Sehnsucht nach dem Paukenschlag

Es folgt dann allerdings keine Vision der Vereinigten Staaten von Europa, sondern das Werben für Wirtschafts- und Sozialreformen, um dieses Europa wettbewerbsfähig zu halten. "So, also, das ist meine Leidenschaft", sagt sie dann ein bisschen schnoddrig: "Merkelsche Art der Leidenschaft. Und die ist ziemlich intensiv." Lachen. Merkels Leidenschaft erinnert an die eines Berliner Busfahrers, den man nach dem Ziel seiner Linie fragt: "Musste kieken, wat uff die Anzeije steht." Logisch. Hauptsache, man erreicht das Ziel.

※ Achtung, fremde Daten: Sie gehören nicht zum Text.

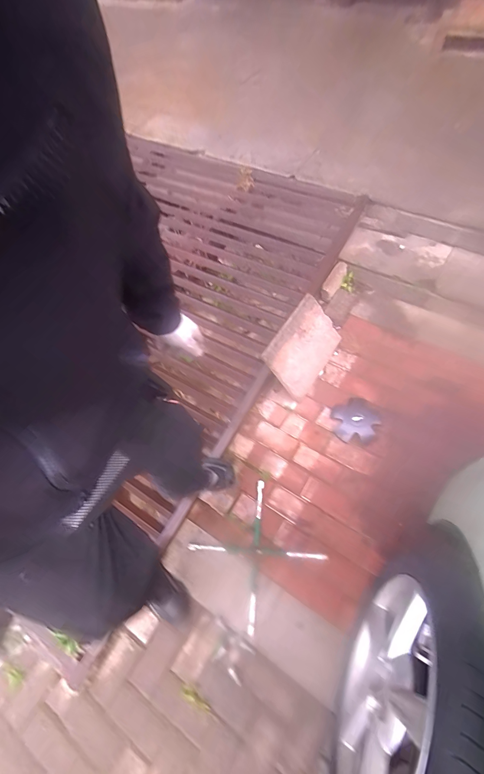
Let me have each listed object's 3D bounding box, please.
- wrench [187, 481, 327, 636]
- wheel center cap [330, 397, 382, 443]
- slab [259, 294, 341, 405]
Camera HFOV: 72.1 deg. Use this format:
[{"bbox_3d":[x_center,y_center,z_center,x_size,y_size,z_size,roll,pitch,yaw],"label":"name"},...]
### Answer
[{"bbox_3d":[0.051,0.597,1.201,0.359,0.047,0.354,-38,65,-16],"label":"wrench"},{"bbox_3d":[0.484,0.140,1.406,0.209,0.029,0.184,-27,62,-10],"label":"wheel center cap"},{"bbox_3d":[0.268,-0.169,1.410,0.036,0.310,0.374,1,53,51],"label":"slab"}]

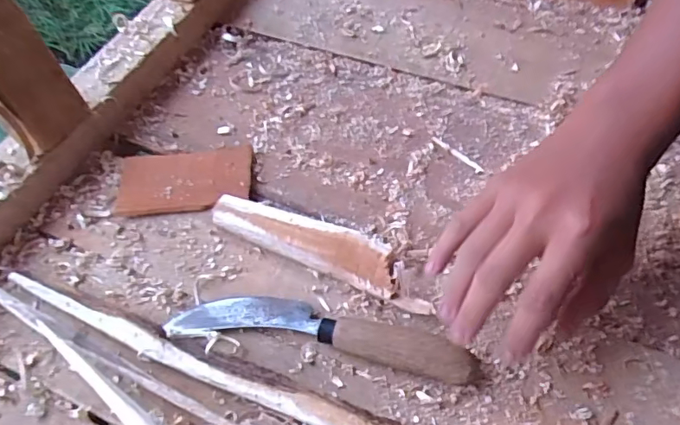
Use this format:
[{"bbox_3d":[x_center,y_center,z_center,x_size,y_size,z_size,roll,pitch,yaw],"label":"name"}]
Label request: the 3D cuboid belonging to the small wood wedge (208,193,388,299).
[{"bbox_3d":[-0.026,0.022,0.378,0.140,0.020,0.036,20,61,17],"label":"small wood wedge"}]

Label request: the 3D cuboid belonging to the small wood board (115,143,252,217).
[{"bbox_3d":[-0.125,-0.027,0.423,0.104,0.011,0.061,-8,57,1],"label":"small wood board"}]

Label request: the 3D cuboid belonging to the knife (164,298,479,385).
[{"bbox_3d":[-0.015,0.076,0.341,0.199,0.021,0.037,8,59,10],"label":"knife"}]

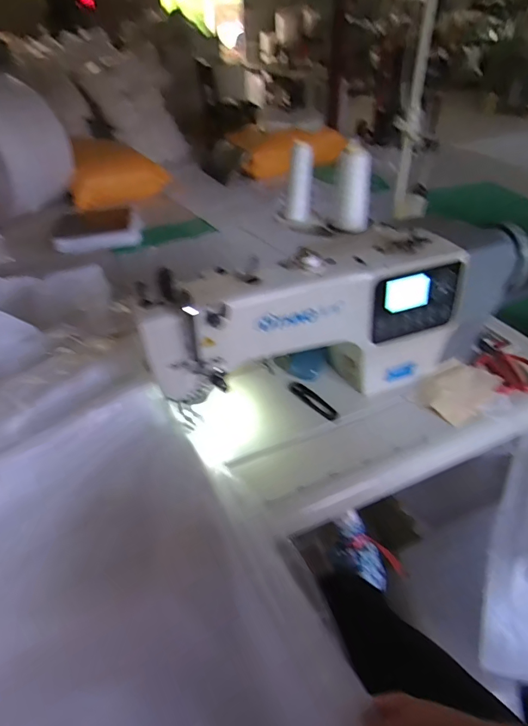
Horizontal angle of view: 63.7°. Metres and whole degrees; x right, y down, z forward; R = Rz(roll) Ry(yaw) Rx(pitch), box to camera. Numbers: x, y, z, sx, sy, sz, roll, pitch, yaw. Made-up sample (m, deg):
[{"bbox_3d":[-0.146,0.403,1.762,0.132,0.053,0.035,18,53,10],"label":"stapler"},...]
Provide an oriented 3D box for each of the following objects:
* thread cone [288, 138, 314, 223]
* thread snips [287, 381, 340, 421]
[{"bbox_3d":[0.081,-0.415,0.979,0.056,0.157,0.044,2,40,4],"label":"thread cone"},{"bbox_3d":[0.078,0.059,0.682,0.022,0.004,0.104,-39,50,-17],"label":"thread snips"}]

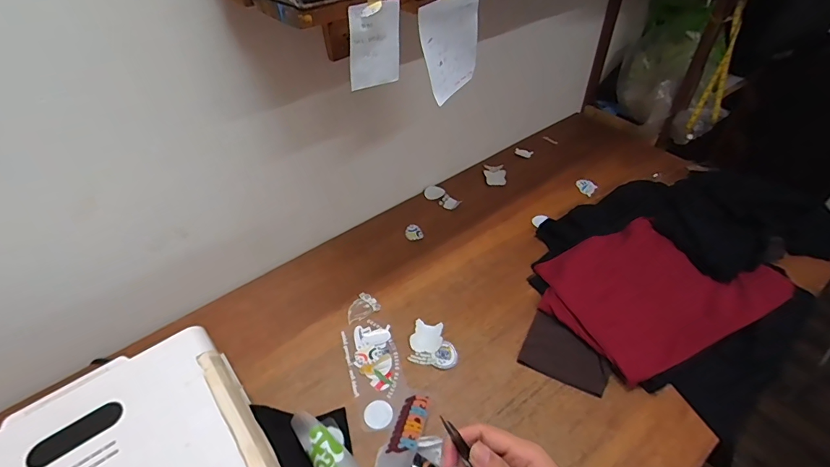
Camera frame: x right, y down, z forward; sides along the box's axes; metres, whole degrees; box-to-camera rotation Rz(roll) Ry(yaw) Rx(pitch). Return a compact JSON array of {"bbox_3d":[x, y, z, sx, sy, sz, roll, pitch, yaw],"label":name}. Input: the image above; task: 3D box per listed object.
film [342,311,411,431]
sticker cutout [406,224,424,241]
[{"bbox_3d":[-0.083,0.276,0.863,0.106,0.006,0.240,-14,46,-11],"label":"film"},{"bbox_3d":[-0.004,-0.003,1.139,0.047,0.006,0.054,-20,57,-18],"label":"sticker cutout"}]

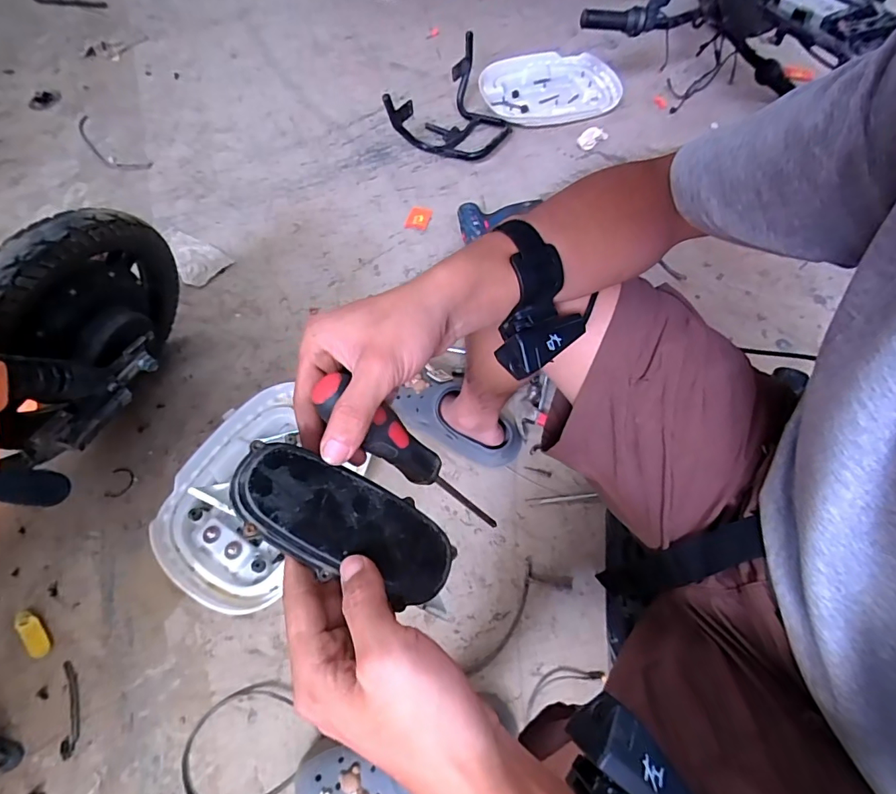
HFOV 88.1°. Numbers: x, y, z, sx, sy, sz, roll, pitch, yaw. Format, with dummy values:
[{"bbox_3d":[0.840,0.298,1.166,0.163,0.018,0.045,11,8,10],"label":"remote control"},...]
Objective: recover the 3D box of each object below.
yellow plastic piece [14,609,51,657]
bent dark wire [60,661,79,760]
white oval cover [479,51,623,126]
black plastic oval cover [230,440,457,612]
[{"bbox_3d":[-0.603,0.343,0.675,0.026,0.018,0.076,-41,69,-19],"label":"yellow plastic piece"},{"bbox_3d":[-0.518,0.426,0.637,0.022,0.004,0.117,-17,63,-8],"label":"bent dark wire"},{"bbox_3d":[0.286,-0.866,1.296,0.369,0.038,0.303,-9,62,-4],"label":"white oval cover"},{"bbox_3d":[-0.053,0.068,0.250,0.125,0.011,0.051,31,63,-15],"label":"black plastic oval cover"}]

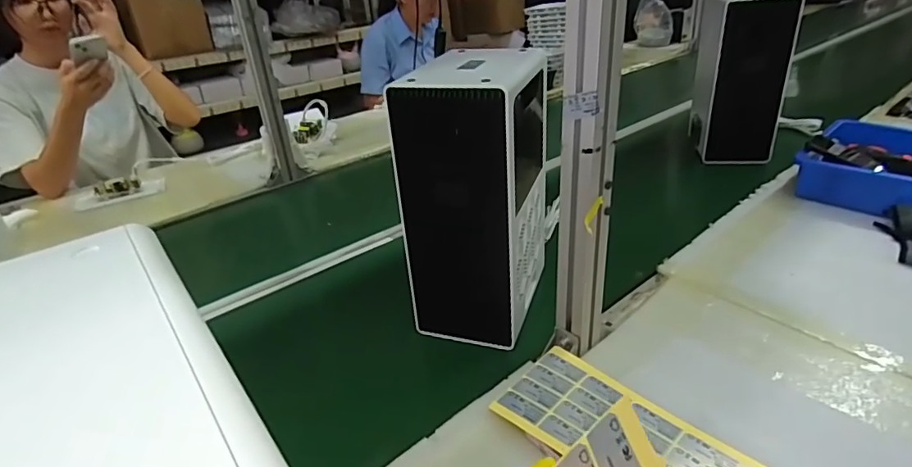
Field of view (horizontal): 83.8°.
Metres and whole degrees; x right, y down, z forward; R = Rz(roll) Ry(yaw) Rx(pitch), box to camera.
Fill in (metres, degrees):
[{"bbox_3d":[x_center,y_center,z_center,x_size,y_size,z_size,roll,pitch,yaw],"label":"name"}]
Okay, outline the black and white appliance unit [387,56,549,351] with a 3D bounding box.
[{"bbox_3d":[0.029,-0.058,0.673,0.140,0.321,0.179,6,28,20],"label":"black and white appliance unit"}]

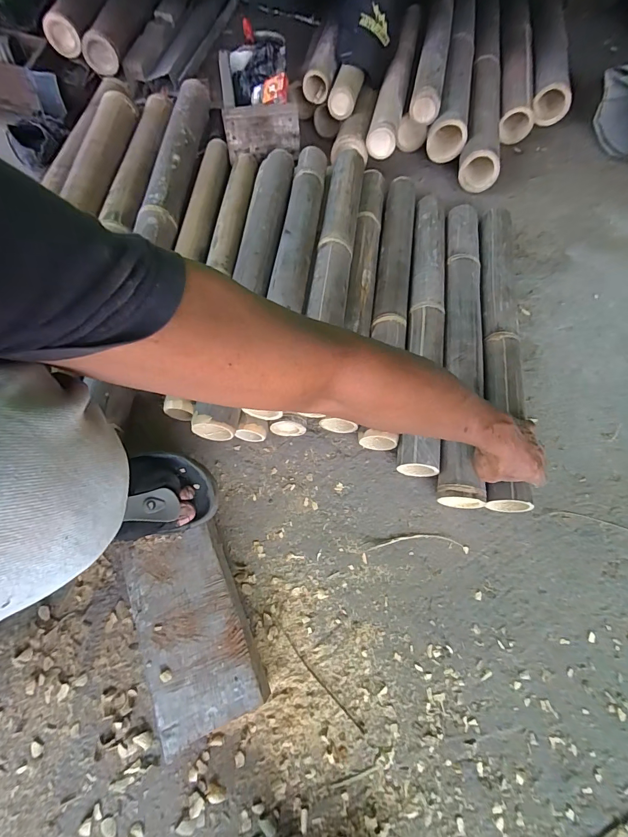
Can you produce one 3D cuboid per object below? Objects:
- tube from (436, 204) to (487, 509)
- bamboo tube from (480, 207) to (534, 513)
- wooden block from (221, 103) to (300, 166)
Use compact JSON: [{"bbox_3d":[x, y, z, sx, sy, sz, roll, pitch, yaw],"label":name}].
[{"bbox_3d":[0.259,-0.162,0.656,0.077,0.078,0.632,8,68,4],"label":"tube"},{"bbox_3d":[0.331,-0.154,0.655,0.070,0.057,0.629,9,66,4],"label":"bamboo tube"},{"bbox_3d":[-0.118,-0.650,0.833,0.169,0.092,0.047,-12,63,-6],"label":"wooden block"}]

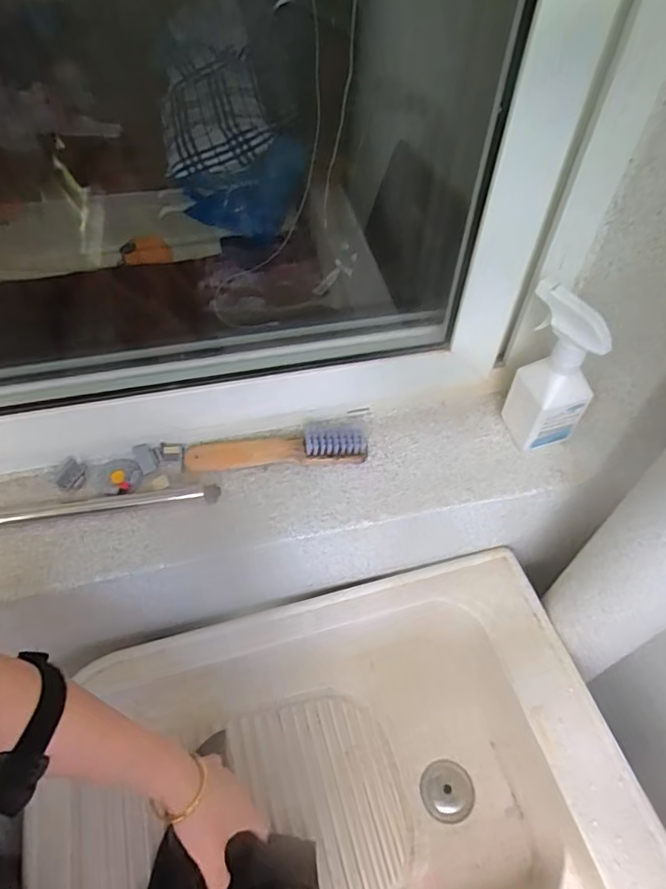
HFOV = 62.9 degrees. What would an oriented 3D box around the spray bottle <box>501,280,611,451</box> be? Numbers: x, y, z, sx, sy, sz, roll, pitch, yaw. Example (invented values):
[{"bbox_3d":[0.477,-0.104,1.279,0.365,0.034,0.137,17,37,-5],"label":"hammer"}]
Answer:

Merkel ist keine leidenschaftliche Kanzlerin. Sie ist so wenig Stürmerin und Dränglerin wie Helmut Schmidt einer war. Die Kanzler Adenauer, Brandt, Kohl wollten das Land verändern. Erhard, Kiesinger, Schmidt und nun Merkel wollten und wollen es für die Unbill der Gegenwart ertüchtigen. Im Zentrum von Merkels Denken stehen der Markt und die Wirtschaft. Die muss brummen, dann geht es den Leuten gut. Und die Währung muss stabil sein.

Einfache, plakative Antworten? Gibt es nicht. Merkel: "Es gibt die Sehnsucht nach dem spektakulären Paukenschlag, der alles löst." Diese Sehnsucht sei menschlich zu verstehen, politisch aber sei sie fahrlässig. Dann spricht sie von kontrollierten, beherrschbaren Prozessen, von kontinuierlichen Schritten. Merkel, Maschinistin der Macht. Brände werden gelöscht und Löcher gestopft. Das ist Merkelsche Politik.

Ihre Rolle in den Geschichtsbüchern? Interessiert da nicht. "Ich bewege mich in der Ist-Zeit und löse Probleme und beschäftige mich nicht jeden Tag mit der Nachbetrachtung."

War noch was? Ja, richtig, die schwarz-gelbe Krisenkoalition im zweiten Jahr ihres Bestehens, die miesen Umfragewerte. Merkel, noch immer im Schnodder-Modus: "Ist ja kein Zufall, dass nicht alle zwei sondern alle vier Jahre gewählt wird." Ein kleines Dankeschön an die Mütter und Väter der Verfassung.

Nein, heute soll wirklich nichts die Urlaubsstimmung der Kanzlerin trüben.